Maceo se apuntó rápido a novedades musicales como el hip hop y el acid jazz y fue pasto de la moda del sampler. Ya en la década de los noventa destacó como solista junto a a Ellis y Wesley o dejándose invitar por iniciativas de prestigio como Rebirth Brass Band.
Parker es asiduo de nuestros escenarios y ha regresado a San Sebastián arropado por la Big Band de Radio Colonia, grupo con el que ha grabado su último disco y que reúne a un amplio plantel de instrumentistas: cinco saxofones, cinco trompetas, tres trombones, bajo, contrabajo y batería, guitarra y teclados; dirige Michael Abene. Contesta a las preguntas algún día antes de su visita al Jazzaldia, donde actuó anoche.
-¿Cómo empezó a tocar el saxofón?
-Me inicié de muy joven, con mis hermanos; tendría ocho o nueve años cuando formamos una banda familiar.
-¿Qué saxofonistas influyeron más en usted?
-Todos los saxofonistas que tocaron con Ray Charles: David Fathead Newman, Leeroy Cooper, Hank Crawford. Y también Cannonball Adderley.
-Con su último disco, el álbum doble 'Roots and grooves', rinde precisamente tributo a Ray Charles. ¿Qué importancia tuvo este maestro en su vida hasta el punto de dedicarle esta obra?
-Siempre disfruté de Ray Charles y de su música. Respeté mucho cómo hacía las cosas. Cuando yo era un adolescente no podía adivinar que mi manera natural de entonar, mi manera de cantar, iba a ser tan parecida a la suya. Y en cuanto supe que tenía la oportunidad de estar en una big band, que podía desarrollar mi trabajo en una gran orquesta, pensé inmediatamente en Ray Charles.
-¿Son usted, más Pee Wee Ellis y Fred Wesley los 'Tres Mosqueteros del Junk?
-Podría ser.
-¿Su música, como usted mismo ha dicho, sigue siendo un dos por ciento de jazz y un noventa y ocho por ciento funk?
-Mi música es de entrada funky, por supuesto, pero el show que llevo ahora mismo y el disco que he grabado y presento con The WDR Big Band es desde luego ¡muy jazzy! Con una big band te obligas casi a pensar en jazz; al versionar las canciones de Ray Charles y sumar las mías, creo que al final ha quedado un balance de algo así como mitad y mitad.
-Ha tocado con muchos grandes músicos: James Brown, George Clinton, hasta con Prince. ¿Con otro músico le hubiera gustado hacerlo?
-Me hubiese gustado haber desarrollado más el proyecto de la big band. Y ahora mismo me siento ciertamente satisfecho con todo lo que estoy haciendo y, por supuesto, me encanta poder tocar con mi propia banda.

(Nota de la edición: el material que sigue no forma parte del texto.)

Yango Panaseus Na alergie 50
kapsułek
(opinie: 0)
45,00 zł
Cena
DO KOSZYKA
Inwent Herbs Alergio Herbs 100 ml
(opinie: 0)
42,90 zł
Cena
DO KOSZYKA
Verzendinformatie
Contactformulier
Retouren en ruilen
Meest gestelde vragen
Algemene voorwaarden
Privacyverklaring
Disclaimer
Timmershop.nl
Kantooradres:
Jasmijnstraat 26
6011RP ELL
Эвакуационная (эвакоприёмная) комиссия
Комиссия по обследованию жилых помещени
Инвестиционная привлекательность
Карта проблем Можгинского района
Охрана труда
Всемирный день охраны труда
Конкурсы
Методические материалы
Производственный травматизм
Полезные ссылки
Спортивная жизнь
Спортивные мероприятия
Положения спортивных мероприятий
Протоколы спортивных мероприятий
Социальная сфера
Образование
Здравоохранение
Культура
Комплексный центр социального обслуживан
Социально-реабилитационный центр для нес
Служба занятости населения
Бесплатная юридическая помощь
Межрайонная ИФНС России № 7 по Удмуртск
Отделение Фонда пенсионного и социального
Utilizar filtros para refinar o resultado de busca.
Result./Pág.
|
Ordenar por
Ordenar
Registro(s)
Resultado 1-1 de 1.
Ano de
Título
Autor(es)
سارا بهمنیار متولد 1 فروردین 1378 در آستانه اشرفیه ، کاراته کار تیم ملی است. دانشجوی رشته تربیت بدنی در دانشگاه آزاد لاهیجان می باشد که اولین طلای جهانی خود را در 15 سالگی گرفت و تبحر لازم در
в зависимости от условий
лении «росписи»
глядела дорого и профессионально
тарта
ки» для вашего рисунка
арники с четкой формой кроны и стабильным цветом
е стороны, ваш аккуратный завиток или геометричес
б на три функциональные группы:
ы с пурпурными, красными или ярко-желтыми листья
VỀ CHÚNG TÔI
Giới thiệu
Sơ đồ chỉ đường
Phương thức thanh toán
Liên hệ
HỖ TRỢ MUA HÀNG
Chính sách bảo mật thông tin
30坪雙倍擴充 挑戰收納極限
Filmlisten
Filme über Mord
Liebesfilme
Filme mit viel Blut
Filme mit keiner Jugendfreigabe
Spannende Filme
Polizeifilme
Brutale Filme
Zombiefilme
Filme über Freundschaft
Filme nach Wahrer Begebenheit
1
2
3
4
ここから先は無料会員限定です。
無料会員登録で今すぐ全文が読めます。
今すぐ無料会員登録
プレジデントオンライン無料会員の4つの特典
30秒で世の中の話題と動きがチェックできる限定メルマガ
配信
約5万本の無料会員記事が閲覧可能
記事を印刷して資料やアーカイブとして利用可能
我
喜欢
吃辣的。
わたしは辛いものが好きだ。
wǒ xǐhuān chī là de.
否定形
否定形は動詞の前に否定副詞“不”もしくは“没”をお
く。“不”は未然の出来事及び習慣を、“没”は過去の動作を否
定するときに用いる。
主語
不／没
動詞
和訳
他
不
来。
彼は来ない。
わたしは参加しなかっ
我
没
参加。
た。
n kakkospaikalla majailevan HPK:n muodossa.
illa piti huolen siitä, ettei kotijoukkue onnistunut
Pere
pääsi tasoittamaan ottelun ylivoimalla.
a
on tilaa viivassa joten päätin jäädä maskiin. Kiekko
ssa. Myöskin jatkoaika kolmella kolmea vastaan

-Es usted un músico muy asiduo de los escenarios españoles, y especialmente de los vascos. Ésta parece casi su segunda tierra por las muchas veces que nos visita.

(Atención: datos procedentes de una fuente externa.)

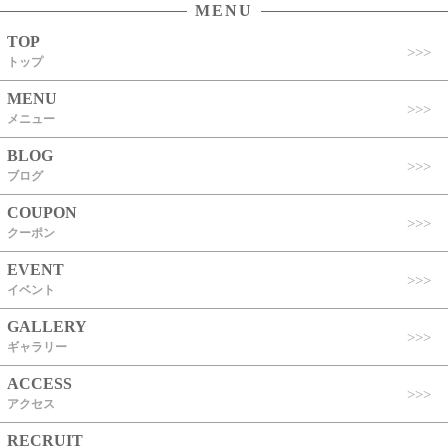
MENU
TOP
トップ
MENU
メニュー
BLOG
ブログ
COUPON
クーポン
EVENT
イベント
GALLERY
ギャラリー
ACCESS
アクセス
RECRUIT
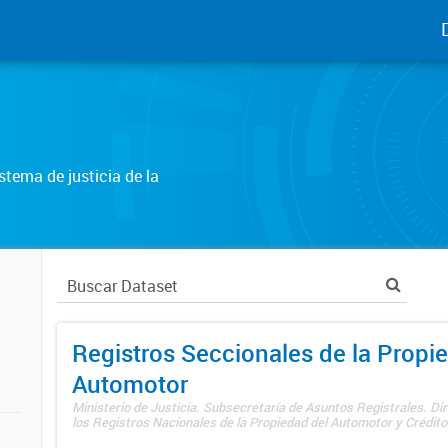
tema de justicia de la
Registros Seccionales de la Propi
Automotor
Ministerio de Justicia. Subsecretaría de Asuntos Registrales. Di
los Registros Nacionales de la Propiedad del Automotor y Créditos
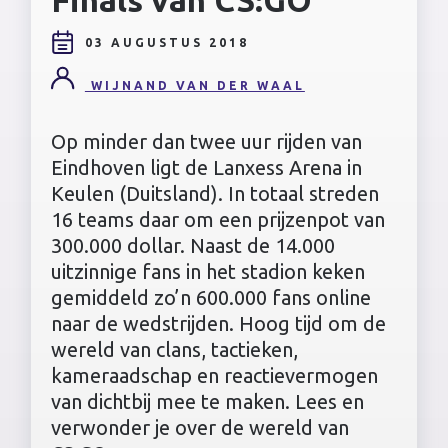
03 AUGUSTUS 2018
WIJNAND VAN DER WAAL
Op minder dan twee uur rijden van
Eindhoven ligt de Lanxess Arena in
Keulen (Duitsland). In totaal streden
16 teams daar om een prijzenpot van
300.000 dollar. Naast de 14.000
uitzinnige fans in het stadion keken
gemiddeld zo’n 600.000 fans online
naar de wedstrijden. Hoog tijd om de
wereld van clans, tactieken,
kameraadschap en reactievermogen
van dichtbij mee te maken. Lees en
verwonder je over de wereld van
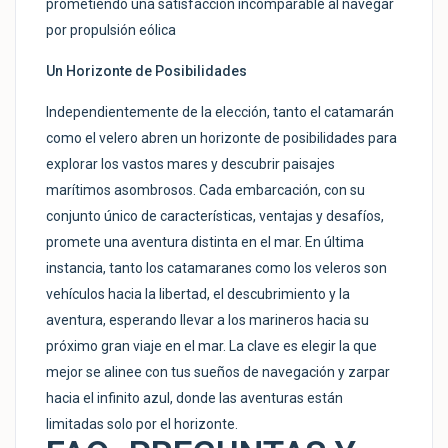
prometiendo una satisfacción incomparable al navegar
por propulsión eólica
Un Horizonte de Posibilidades
Independientemente de la elección, tanto el catamarán
como el velero abren un horizonte de posibilidades para
explorar los vastos mares y descubrir paisajes
marítimos asombrosos. Cada embarcación, con su
conjunto único de características, ventajas y desafíos,
promete una aventura distinta en el mar. En última
instancia, tanto los catamaranes como los veleros son
vehículos hacia la libertad, el descubrimiento y la
aventura, esperando llevar a los marineros hacia su
próximo gran viaje en el mar. La clave es elegir la que
mejor se alinee con tus sueños de navegación y zarpar
hacia el infinito azul, donde las aventuras están
limitadas solo por el horizonte.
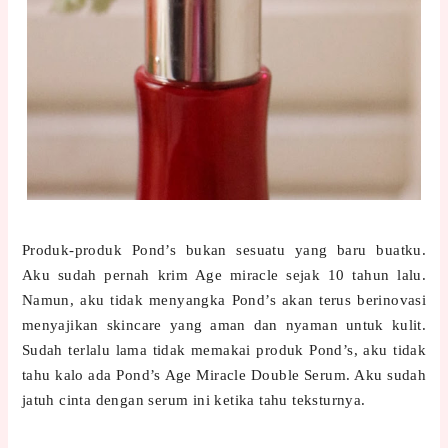
Produk-produk Pond’s bukan sesuatu yang baru buatku.
Aku sudah pernah krim Age miracle sejak 10 tahun lalu.
Namun, aku tidak menyangka Pond’s akan terus berinovasi
menyajikan skincare yang aman dan nyaman untuk kulit.
Sudah terlalu lama tidak memakai produk Pond’s, aku tidak
tahu kalo ada Pond’s Age Miracle Double Serum. Aku sudah
jatuh cinta dengan serum ini ketika tahu teksturnya.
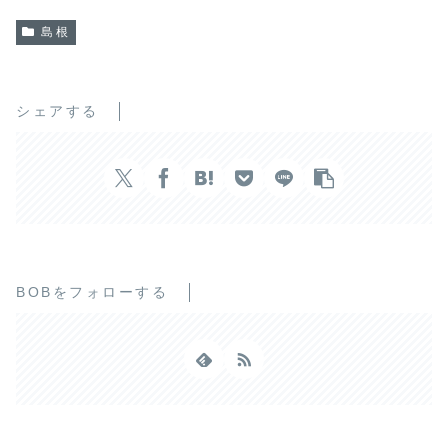
島根
シェアする
BOBをフォローする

-Muy cierto. Éste es uno de los mejores sitios a visitar. Se nos invita, venimos y parece que el público español goza mucho de la música funky, así que seguimos teniendo muchas oportunidades de tocar en España y en el País Vasco.
-¿Recuerda su paso por el Festival de Jazz de San Sebastián?
-¡Sí, claro! He tocado allí varias veces. Creo que es un gran festival y uno de los que más años lleva organizándose.
-Su hijo Corey, que le ha solido acompañar, es un 'rapper'. ¿Le hubiera gustado más que fuera un saxofonista de funk?
-En primer lugar hay que decir que Corey no sólo rapea sino que también canta, que no es un 'rapper' en el estricto sentido del término. Y yo me siento totalmente bien con lo que él hace. Él tiene su propio grupo de hip-hop y escribe sus canciones. Tiene mucho talento.